On 12 June 2026, one of the most capable AI models available to UK consultancies was switched off overnight - mid-session, for every customer, with no advance warning. The immediate cause was a US government export control directive citing national security concerns about a potential jailbreak. The operational lesson is not about the politics. It is about the structure of the dependency. Every consultancy running workflows on cloud AI is renting capability from a vendor operating inside regulatory, geopolitical, and commercial pressures that have nothing to do with their client delivery. This week's event is not a one-off - it is the clearest demonstration yet of what renting capability means in practice.
On paper
Frontier cloud models remain materially more capable than anything you can run locally. Claude Opus 4.8 and GPT-5.5 involve hundreds of billions of parameters running on distributed GPU infrastructure that no firm under 250 staff can replicate. Local models - even the strongest open-weight options - deliver approximately 70–85% of frontier model quality for common workloads, according to benchmark data from Q1 2026. Qwen 2.5 32B, the current leading local model by quality-to-cost ratio, scores 83.2% on MMLU against GPT-4's reported 86.4%. Gemma 4, which I ran in the comparison this week on an RTX 570 with 12GB VRAM, is capable but clearly below frontier quality on complex reasoning and multi-step tool use.
The hardware cost is lower than most people assume. An RTX 570 (12GB, approximately £300–400) fits a standard PC and handles 7B–13B models at usable speeds for one to two concurrent users. A more serious deployment - RTX 5090, 32GB GDDR7, currently approximately £5,500 at constrained market prices - handles 33B–34B models entirely in GPU memory.
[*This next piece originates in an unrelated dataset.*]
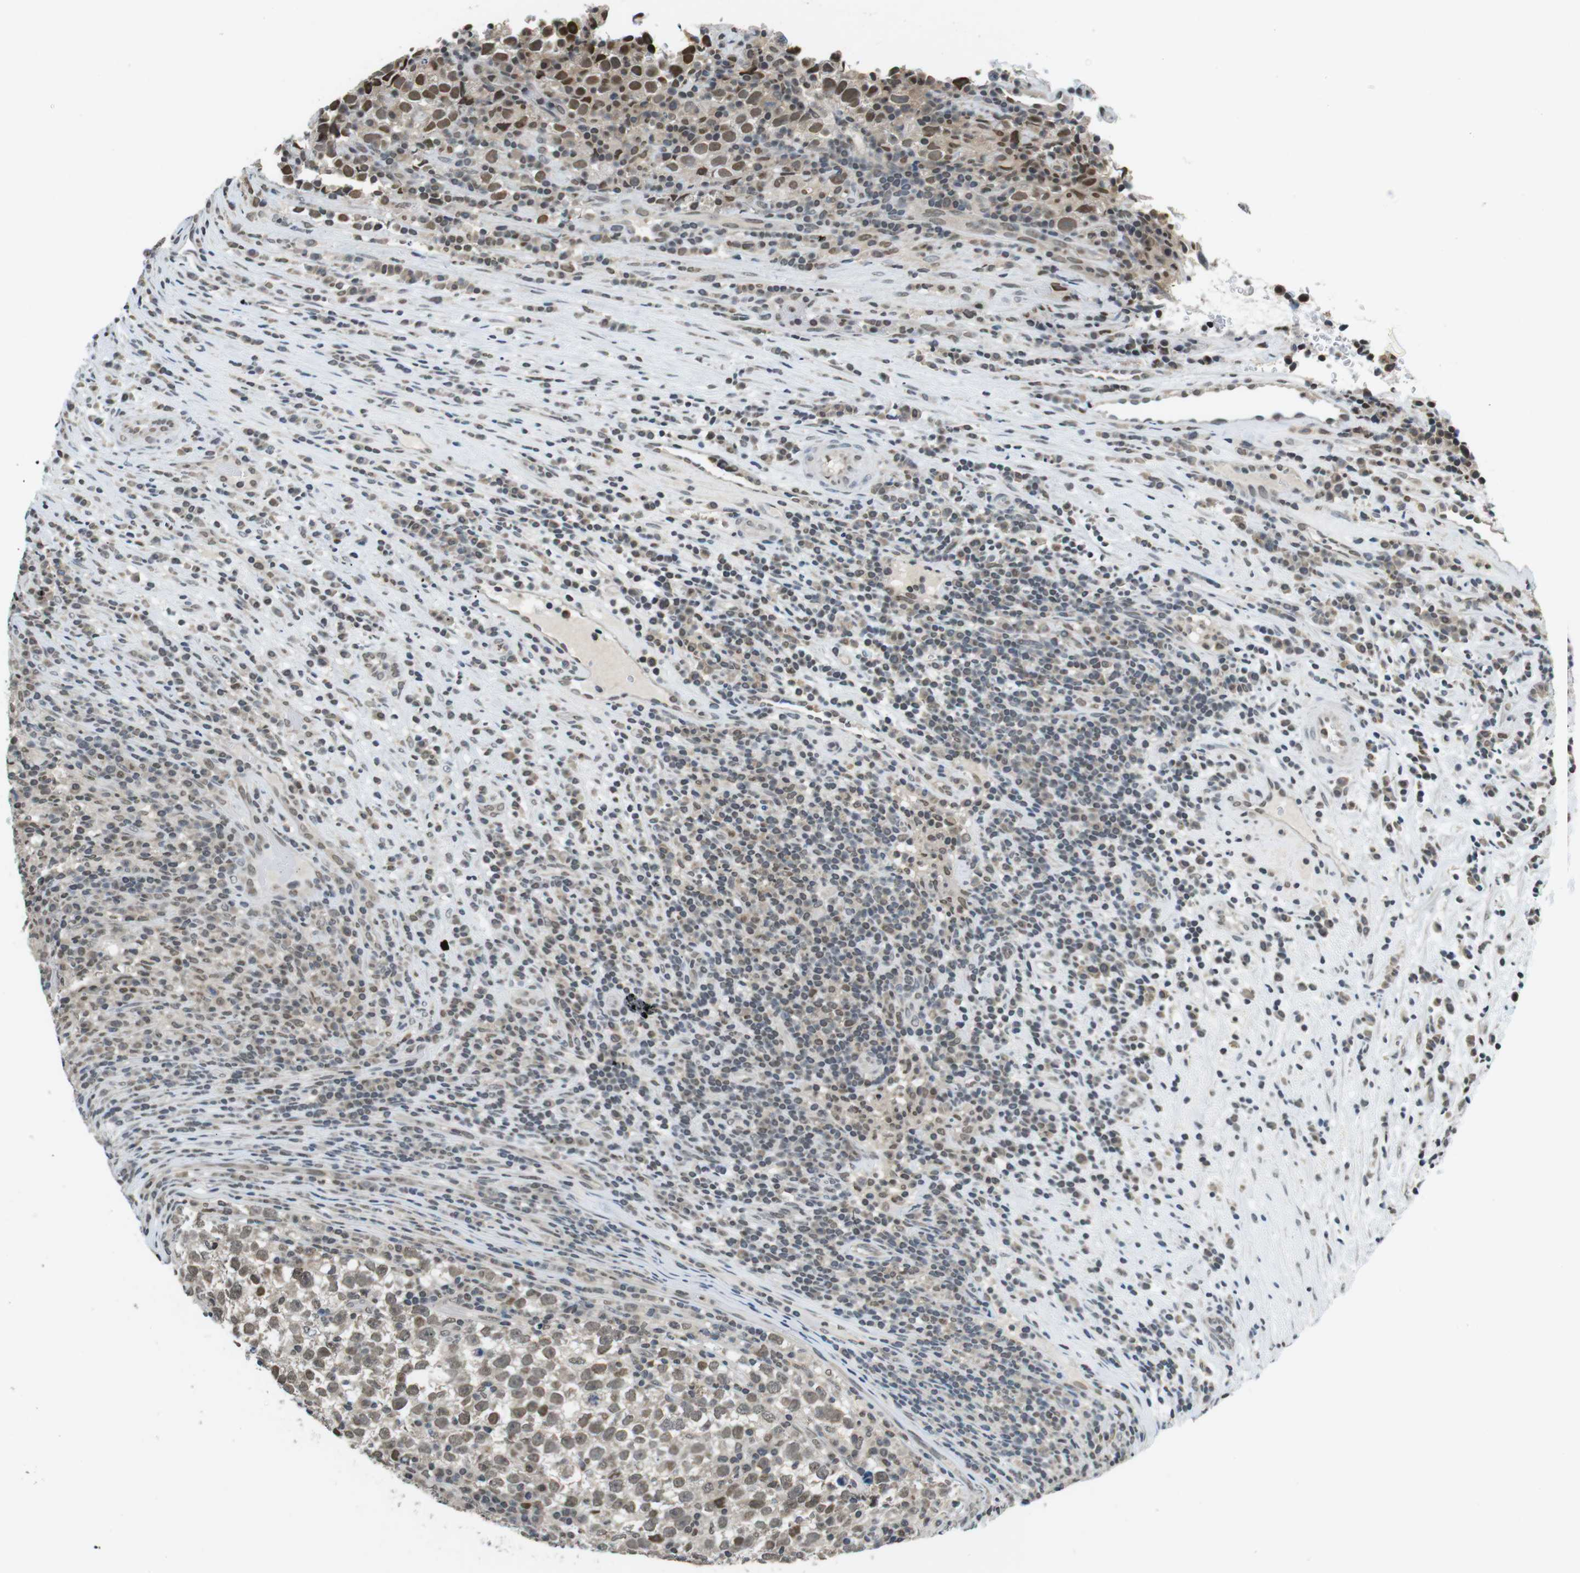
{"staining": {"intensity": "weak", "quantity": ">75%", "location": "nuclear"}, "tissue": "testis cancer", "cell_type": "Tumor cells", "image_type": "cancer", "snomed": [{"axis": "morphology", "description": "Normal tissue, NOS"}, {"axis": "morphology", "description": "Seminoma, NOS"}, {"axis": "topography", "description": "Testis"}], "caption": "An immunohistochemistry (IHC) histopathology image of neoplastic tissue is shown. Protein staining in brown labels weak nuclear positivity in testis cancer within tumor cells.", "gene": "NEK4", "patient": {"sex": "male", "age": 43}}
The break-even against cloud API spend sits at roughly 35.6 million tokens per month for a competitively-priced cloud provider.
In practice
Where local AI works: air-gapped or genuinely confidential client data that cannot leave the building; research agents running high-volume, repetitive web scraping tasks (cost of electricity, not API spend); internal workflows where task complexity is bounded and the model does not need to generate complex file outputs or integrate with tooling chains.
Where local AI fails: complex file generation. In the comparison this week, Gemma 4 running via Hermes Desktop could not reliably generate a formatted .docx file using Python packages - a task that Claude Cowork handled without friction. This is not a model capability failure; it is a tooling integration problem that requires additional configuration time. For open-source deployments, nothing is exactly straightforward. The output quality gap on the proposal task was visible: Cowork produced colour-formatted tables, consistent layout, and a professionally structured document. The local model produced solid structured text with no formatting.
The hidden cost is engineering time. Local deployment needs 2–4 hours of monthly administration at small scale, rising to 1.5–2 full-time engineers per cluster at enterprise scale. GPU memory issues, model quantisation tradeoffs, OOM crashes, and inference engine bugs are real - and they land on someone's calendar, not on an SLA.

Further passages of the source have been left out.